10/09/2001 11:00PM

Aptitude's rapid rise defies explanation


PHILADELPHIA - Is it possible that the best horse in America had finished first in exactly two races (one maiden and one allowance) as of two months ago? The evidence suggests it's so.

Until Aug. 19, Aptitude surely looked like the horse that was always going to be good.

After last Saturday's Jockey Club Gold Cup, Aptitude looks like the obvious American favorite for the $4 million Breeders' Cup Classic.

Aptitude won his maiden race on Jan. 1, 2000. The colt finished first just once for the next 20 months. Does this sound like a potential favorite for what we Americans think is the most important race in the world?

How exactly did this happen? The easy answers are a. Bobby Frankel; b. Jerry Bailey, and c. blinkers. The harder answer is d. Who knows?

Frankel has always been with Aptitude, but even the great trainer has never had a run like he's having now. He's doing things that can't be done. So why should anybody be surprised when Aptitude shows amazing Beyer improvement with no warning?

Bailey has been aboard for the last two races, the two where the colt actually finished first. Aptitude's three-race winning streak started in the July 1 Hollywood Gold Cup after the dubious disqualification of Futural. Laffit Pincay Jr. rode that day. Bailey was on the colt when he finished third in the June 10 Californian. So it hasn't been all Bailey.

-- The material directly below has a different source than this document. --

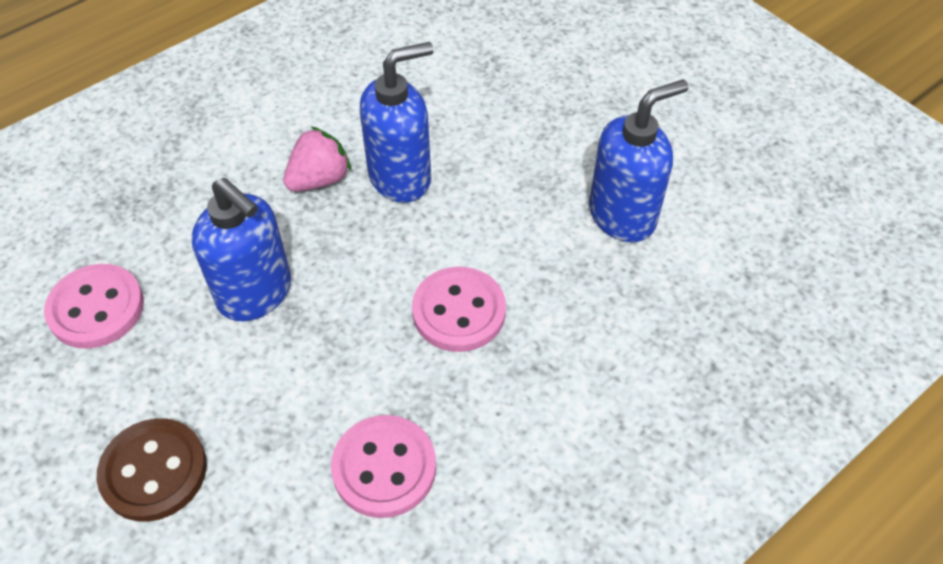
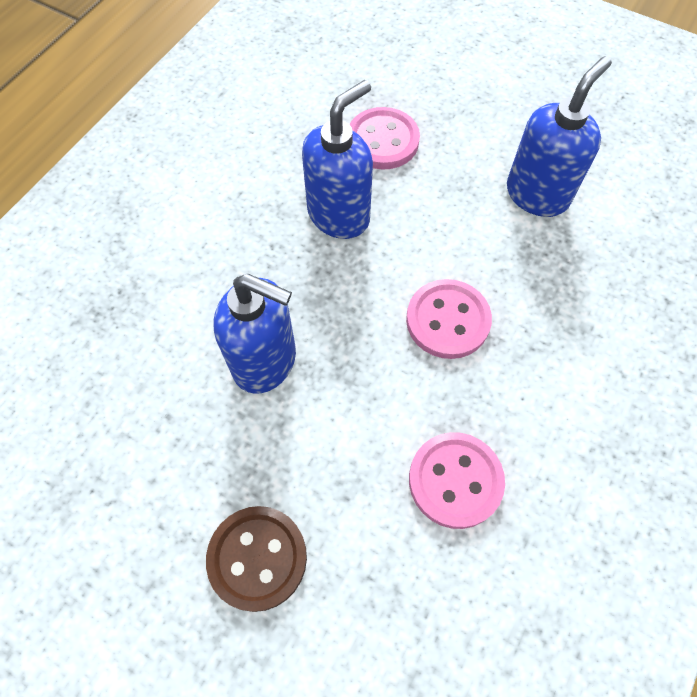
camera: 20 degrees left, 10 degrees up
pink button [44,264,144,349] -> pink button moved to [350,107,420,170]
pink strawberry [283,126,351,192] -> none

The blinkers were added before the Hollywood Gold Cup. Aptitude earned a career-best Beyer (107), but that simply looked like a return to his Kentucky Derby form of a year before when he got a 106 after finishing second to Fusaichi Pegasus.

That performance had always suggested Aptitude possessed great talent. Given that the Derby was just Aptitude's sixth race and the colt had been raced right into it after running very well in both the Gotham and Wood Memorial, you just knew the ability was there.

Aptitude finished second in a weak Belmont Stakes and got a 99 Beyer. The colt disappeared until October when he won an allowance before finishing far back in the Clark Handicap.

By then, Aptitude was a forgotten horse.

When he showed up in the Dubai World Cup, you had to wonder why. Aptitude finished sixth.

By the summer, Aptitude was off the radar screen. Then, Frankel got as hot as any trainer has ever gotten. After Aptitude's two decent efforts at Hollywood Park, the colt was shipped to New York. And exploded.

It was no surprise when Aptitude finally finished first in a stakes race on Aug. 19. The Saratoga Breeders' Cup Handicap had a weak field. Aptitude was even money.

It was the colt's move that stood out. As soon as Aptitude moved, the race was over. Visually, it was dazzling, but what did he beat? Actually, nothing much. But the Beyer told the story. Aptitude had earned a 116.

Could it have been a fluke? Surely.

Would Aptitude bounce in the Jockey Club Gold Cup? Could he duplicate the Beyer against better horses?

Given the Frankel factor, the latter seemed more likely. Still, nobody could have foreseen what went down.

Aptitude again rushed by the field. He won by 10 lengths. On the surface, the time of 2:01.49 for 1 1/4 miles didn't seem that exciting. Until one realized times had been relatively slow all day.

Once the figure was calculated, it was obvious that this was a serious performance. Aptitude, the colt with the great pedigree and all that potential, had earned a 123, rare Beyer air these days.

So, exactly how does a 4-year-old go from 103 in mid-June to 107 in early July to 116 in mid-August to 123 in early October?

There is no easy answer to that. The important question is what will it be on Oct. 27?